Wednesday, July 05, 2006

Expert touts wolf changes

JACKSON (AP) -- Increased vigilance and denser livestock herds grazing on public land could help reduce losses to wolves, a wolf researcher says.

Biologists made some erroneous assumptions about wolf behavior around cattle and sheep during the wolf reintroduction planning process in the late 1980s, Timm Kaminski told an audience at the AMK Ranch in Grand Teton National Park.

Kaminski worked on those plans as a biologist with the Mountain Livestock Cooperative. He said researchers thought most wolf packs would remain deep in wilderness areas in Yellowstone and central Idaho.

"Most packs moved out to the boundary areas where there is grazing," he said. "We didn't anticipate that. There's been a fair amount of conflict. Reconciling the conflict has been torturous for some."

Early planners also thought that wolves wouldn't eat livestock as long as they lived near an abundance of natural prey. "Wrong, wrong, wrong," he said.

Wolf predation on livestock has increased dramatically since 2003. In the Yellowstone area, 20 of 27 packs that overlapped grazing lands killed livestock in 2004. That year, wolf control officials killed seven packs.

By 2005, 32 packs killed livestock, and officials had to kill 10 packs.

But removing the wolves, either by killing or relocating them, rarely solves the problem.

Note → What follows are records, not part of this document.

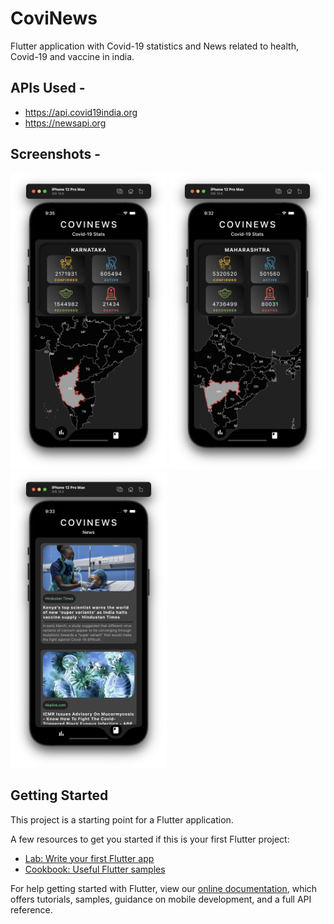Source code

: # CoviNews

Flutter application with Covid-19 statistics and News related to health, Covid-19 and vaccine in india.

## APIs Used - 
- https://api.covid19india.org
- https://newsapi.org

## Screenshots -
<img src = "screenshots/1.png" width = "250" /> <img src = "screenshots/2.png" width = "250" /> <img src = "screenshots/3.png" width = "250" /> 




## Getting Started

This project is a starting point for a Flutter application.

A few resources to get you started if this is your first Flutter project:

- [Lab: Write your first Flutter app](https://flutter.dev/docs/get-started/codelab)
- [Cookbook: Useful Flutter samples](https://flutter.dev/docs/cookbook)

For help getting started with Flutter, view our
[online documentation](https://flutter.dev/docs), which offers tutorials,
samples, guidance on mobile development, and a full API reference.
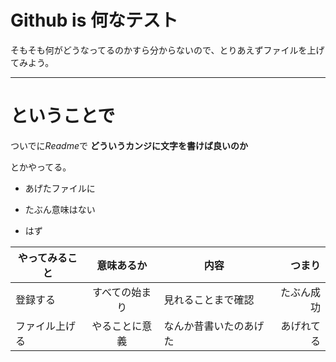 # Github is 何なテスト
そもそも何がどうなってるのかすら分からないので、とりあえずファイルを上げてみよう。
******

# ということで



ついでに*Readme*で
__どういうカンジに文字を書けば良いのか__

とかやってる。

* あげたファイルに

* たぶん意味はない

* はず

 

| やってみること   | 意味あるか       | 内容                | つまり|
| --------------- |:---------------:| -------------------- | -------:|
| 登録する        | すべての始まり    | 見れることまで確認    | たぶん成功  |
| ファイル上げる  | やることに意義 | なんか昔書いたのあげた   | あげれてる  |
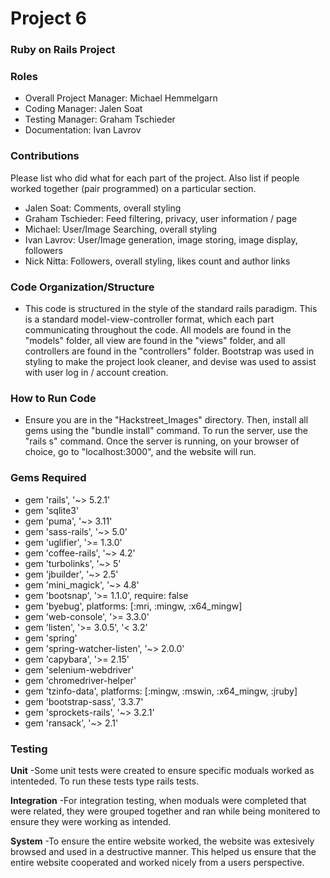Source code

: # Project 6
### Ruby on Rails Project

### Roles
* Overall Project Manager: Michael Hemmelgarn
* Coding Manager: Jalen Soat
* Testing Manager: Graham Tschieder
* Documentation: Ivan Lavrov

### Contributions
Please list who did what for each part of the project.
Also list if people worked together (pair programmed) on a particular section.
- Jalen Soat: Comments, overall styling
- Graham Tschieder: Feed filtering, privacy, user information / page
- Michael: User/Image Searching, overall styling
- Ivan Lavrov: User/Image generation, image storing, image display, followers
- Nick Nitta: Followers, overall styling, likes count and author links

### Code Organization/Structure
- This code is structured in the style of the standard rails paradigm. This is a standard model-view-controller format, which each part communicating throughout the code. All models are found in the "models" folder, all view are found in the "views" folder, and all controllers are found in the "controllers" folder. Bootstrap was used in styling to make the project look cleaner, and devise was used to assist with user log in / account creation.  

### How to Run Code
- Ensure you are in the "Hackstreet_Images" directory. Then, install all gems using the "bundle install" command. To run the server, use the "rails s" command. Once the server is running, on your browser of choice, go to "localhost:3000", and the website will run.

### Gems Required
- gem 'rails', '~> 5.2.1'
- gem 'sqlite3'
- gem 'puma', '~> 3.11'
- gem 'sass-rails', '~> 5.0'
- gem 'uglifier', '>= 1.3.0'
- gem 'coffee-rails', '~> 4.2'
- gem 'turbolinks', '~> 5'
- gem 'jbuilder', '~> 2.5'
- gem 'mini_magick', '~> 4.8'
- gem 'bootsnap', '>= 1.1.0', require: false
- gem 'byebug', platforms: [:mri, :mingw, :x64_mingw]
- gem 'web-console', '>= 3.3.0'
- gem 'listen', '>= 3.0.5', '< 3.2'
- gem 'spring'
- gem 'spring-watcher-listen', '~> 2.0.0'
- gem 'capybara', '>= 2.15'
- gem 'selenium-webdriver'
- gem 'chromedriver-helper'
- gem 'tzinfo-data', platforms: [:mingw, :mswin, :x64_mingw, :jruby]
- gem 'bootstrap-sass', '3.3.7'
- gem 'sprockets-rails', '~> 3.2.1'
- gem 'ransack', '~> 2.1'

### Testing
**Unit**
  -Some unit tests were created to ensure specific moduals worked as intenteded. To run these tests type rails tests.
  
**Integration**
  -For integration testing, when moduals were completed that were related, they were grouped together and ran while being
  monitered to ensure they were working as intended.
  
**System**
  -To ensure the entire website worked, the website was extesively browsed and used in a destructive manner. This helped us
  ensure that the entire website cooperated and worked nicely from a users perspective.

Relocated packs often return to their old areas or find new livestock to depredate. But killing a pack often leaves survivors that infiltrate or start other packs. Eventually the packs that absorb the survivors usually start to kill livestock as well.

Biologists have learned that a wolf that develops a taste for beef or lamb keeps coming back. "Once they start, it's difficult to stop them," he said. "Many of these packs depredate consistently."

He said ranchers don't get much rest as a result.

But he said research has provided new clues that could help them live with wolves with less conflict. Wolves eat mostly calves and yearlings, he said, and kill more often during certain times of the year, such as calving season.

He said the problem is that movements of cattle coincide with movements of prey such as elk, which the wolves follow as they migrate between their summer and winter ranges. Meanwhile, ranchers on public land are told to spread their herds out, leaving cows and their offspring more vulnerable to attack.

Kaminski and his colleagues think one solution might be to rewrite those grazing instructions, telling ranchers to herd cattle close together. He said ranchers might also use more handlers on horseback for each herd so that wolves learn to associate cattle with people.

Also, moving a herd constantly throughout the summer could keep wolves from getting used to finding prey in just one location, Kaminski said.